DIRECTIONS
Every entry below must be transcribed exactly, with no line missing.

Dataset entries
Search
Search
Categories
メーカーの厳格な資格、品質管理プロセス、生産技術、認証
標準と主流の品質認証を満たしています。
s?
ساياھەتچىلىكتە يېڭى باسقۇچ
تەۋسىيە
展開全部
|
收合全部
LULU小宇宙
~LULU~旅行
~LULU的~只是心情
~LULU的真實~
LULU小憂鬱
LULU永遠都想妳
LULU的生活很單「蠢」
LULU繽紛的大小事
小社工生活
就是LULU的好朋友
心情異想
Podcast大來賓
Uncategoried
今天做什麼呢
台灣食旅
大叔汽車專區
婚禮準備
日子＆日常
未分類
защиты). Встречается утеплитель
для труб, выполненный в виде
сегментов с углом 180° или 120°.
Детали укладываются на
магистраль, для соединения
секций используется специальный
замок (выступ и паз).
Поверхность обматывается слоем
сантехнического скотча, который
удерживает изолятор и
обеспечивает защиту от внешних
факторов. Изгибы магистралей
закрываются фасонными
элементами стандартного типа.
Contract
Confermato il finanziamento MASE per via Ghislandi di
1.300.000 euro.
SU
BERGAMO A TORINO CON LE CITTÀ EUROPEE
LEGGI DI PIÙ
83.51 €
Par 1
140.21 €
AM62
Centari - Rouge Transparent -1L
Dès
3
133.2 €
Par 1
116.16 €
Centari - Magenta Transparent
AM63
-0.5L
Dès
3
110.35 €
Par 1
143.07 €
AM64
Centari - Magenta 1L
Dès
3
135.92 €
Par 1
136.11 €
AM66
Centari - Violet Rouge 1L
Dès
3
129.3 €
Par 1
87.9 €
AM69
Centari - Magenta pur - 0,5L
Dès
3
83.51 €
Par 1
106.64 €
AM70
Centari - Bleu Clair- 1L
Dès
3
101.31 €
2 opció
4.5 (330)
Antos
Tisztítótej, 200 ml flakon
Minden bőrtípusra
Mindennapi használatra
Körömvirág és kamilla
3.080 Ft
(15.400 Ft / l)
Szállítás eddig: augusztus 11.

ANSWER TO THIS TASK
Search
Search
Categories
メーカーの厳格な資格、品質管理プロセス、生産技術、認証
標準と主流の品質認証を満たしています。
s?
ساياھەتچىلىكتە يېڭى باسقۇچ
تەۋسىيە
展開全部
|
收合全部
LULU小宇宙
~LULU~旅行
~LULU的~只是心情
~LULU的真實~
LULU小憂鬱
LULU永遠都想妳
LULU的生活很單「蠢」
LULU繽紛的大小事
小社工生活
就是LULU的好朋友
心情異想
Podcast大來賓
Uncategoried
今天做什麼呢
台灣食旅
大叔汽車專區
婚禮準備
日子＆日常
未分類
защиты). Встречается утеплитель
для труб, выполненный в виде
сегментов с углом 180° или 120°.
Детали укладываются на
магистраль, для соединения
секций используется специальный
замок (выступ и паз).
Поверхность обматывается слоем
сантехнического скотча, который
удерживает изолятор и
обеспечивает защиту от внешних
факторов. Изгибы магистралей
закрываются фасонными
элементами стандартного типа.
Contract
Confermato il finanziamento MASE per via Ghislandi di
1.300.000 euro.
SU
BERGAMO A TORINO CON LE CITTÀ EUROPEE
LEGGI DI PIÙ
83.51 €
Par 1
140.21 €
AM62
Centari - Rouge Transparent -1L
Dès
3
133.2 €
Par 1
116.16 €
Centari - Magenta Transparent
AM63
-0.5L
Dès
3
110.35 €
Par 1
143.07 €
AM64
Centari - Magenta 1L
Dès
3
135.92 €
Par 1
136.11 €
AM66
Centari - Violet Rouge 1L
Dès
3
129.3 €
Par 1
87.9 €
AM69
Centari - Magenta pur - 0,5L
Dès
3
83.51 €
Par 1
106.64 €
AM70
Centari - Bleu Clair- 1L
Dès
3
101.31 €
2 opció
4.5 (330)
Antos
Tisztítótej, 200 ml flakon
Minden bőrtípusra
Mindennapi használatra
Körömvirág és kamilla
3.080 Ft
(15.400 Ft / l)
Szállítás eddig: augusztus 11.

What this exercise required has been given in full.